Every few seconds, the first car in line would be waved off from its starting point and would growl and roar off into the hazy distance, only slowing for a cone slalom at the end of the track.
A tyre-punishing turn started the return sprint, with just a set of feeble-looking cones offering the incentive to wash off speed before each car returned to its starting point for a driver switch. Then the whole process would start again.
Arriving at the track, the sound was intoxicating, although from the outside only the deep rumble from the cars' exhausts gave a clear indication that these Audi TTs were more powerful than the models currently available.
Even on the inside, only the Tiptronic-style gearlever and steering wheel mounted paddles give the game away.
The Audi TT has been fitted with a new Direct Shift Gearbox, or DSG, an innovation that has been 20 years in the making after being used in Audi's hill climbing race programme in the 1980s.
A new gearbox might not be the most exciting thing in the world, but DSG has used its racing genes to make competitors stand up and take notice.
One of the biggest problems with semi-automatic gearboxes, even in most supercars, is the lag between gearchanges.
When you select a new gear, the surge of acceleration stops briefly while the car swaps cogs, then normality returns.

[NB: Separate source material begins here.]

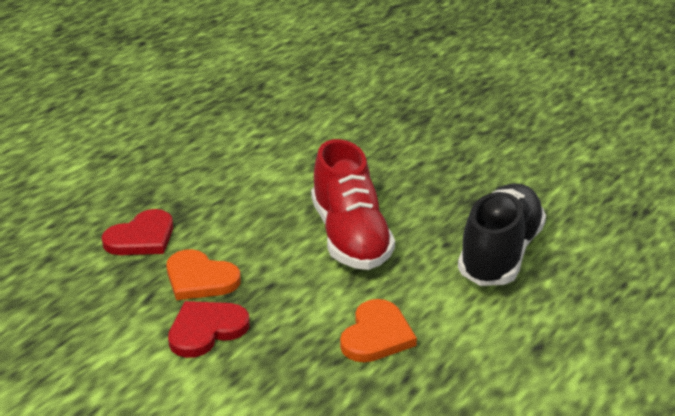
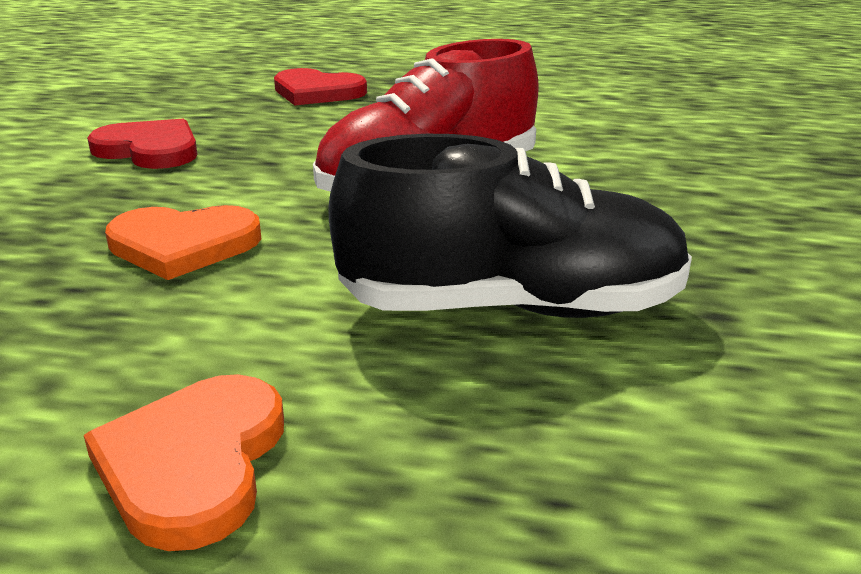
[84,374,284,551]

DSG is different. The six-speed unit is actually two parallel gearboxes, with two clutches serving three gears each. By switching into a higher gear, the next gear is already pre-selected, with timings suggested at 0.2 seconds between changes.
On downchanges it also blips the throttle to make the move smoother. The gearbox will be given a swift roll-out, going on sale in the Audi TT by July, but also being used as part of a three-stage roll-out of the new Audi A3, which was available to order last week.
The A3 is launched with 2.0-litre six-speed, 1.6-litre five-speed petrol and 2.0-litre diesel engines. And it is the 2.0-litre 138bhp diesel which will gain the DSG gearbox first in the autumn, while the 2.0-litre petrol gets a traditional six-speed Tiptronic gearbox.
The 3.2-litre engine will also be added to the range in the autumn, with a manual six-speed gearbox. By the end of the year, the 3.2-litre engine will be offered with the DSG gearbox in the A3, when the range should also have gained a 1.9 TDI engine, with five-speed manual or Tiptronic gearbox, while a new 1.6-litre FSI petrol engine will be added with six-speed manual or Tiptronic as well.
By the autumn of 2004, the A3 will also gain a 2.0 turbo FSI in quattro format, mated to a six-speed manual gearbox, along with a 2.0 TDI quattro, offering a six-speed manual gearbox.
A spokesman for Audi said: 'The DSG is a unique selling point. Audi is positioning itself as a manufacturer of good, solid, sports cars, which is clear from our model range.'
behind the wheel
IT was a simple idea. Just watch the cones at the end of the track, then accelerate and keep accelerating until you lose your nerve.
With the new DSG gearbox you can either change manually or leave the car in drive and let the engine management system move the gears. I chose drive.
From a standing start, I floored the accelerator on the Audi TT. It almost felt tame, as the quattro four-wheel drive system shared power between the tyres without fuss or wheel scrabble.
With the gearstick in drive, the engine wound up to its limit before the all-important gearchange came. The new cog slipped into place without slowing the car's pace.
The change is as smooth as an automatic but it doesn't have the same feeling that power is being wasted. The engine doesn't 'slur' between gears, but drops the revs in the same way it would with a manual gearbox.
Second gear gave way to third as speed built towards three figures and still the cones kept coming. You can tell if you have reached braking point if there is a muffled banging from the footwell as your passenger stamps on an imaginary pedal in fear.
I braked too early, my passenger relaxed and the engine began running down through the gears ready for the corner.
One of the best parts of the new DSG gearbox is its ability to second-guess the next gear needed. During braking, it blips the throttle to smooth the transition down to the next gear.
A fast 180-degree bend set up the car for the run back and it had chosen the right gear, taking away the need to downshift and giving a blistering start to the return leg.
Staying on the accelerator, there wasn't time to reach sixth gear before hitting the brakes hard for a final tyre-screeching slalom, then back into line for the next driver.
Audi pointed out that the cars had been driven hard on this course for two weeks and were pre-production examples. One of them sounded particularly ragged and was the one I could hear as I arrived. Funny thing is, it also sounded the most sporty.
It still gave a good idea of what potential A3 buyers have got to look forward to, but one of the real tests will come when the boffins in Germany publish the performance, carbon dioxide and fuel economy figures.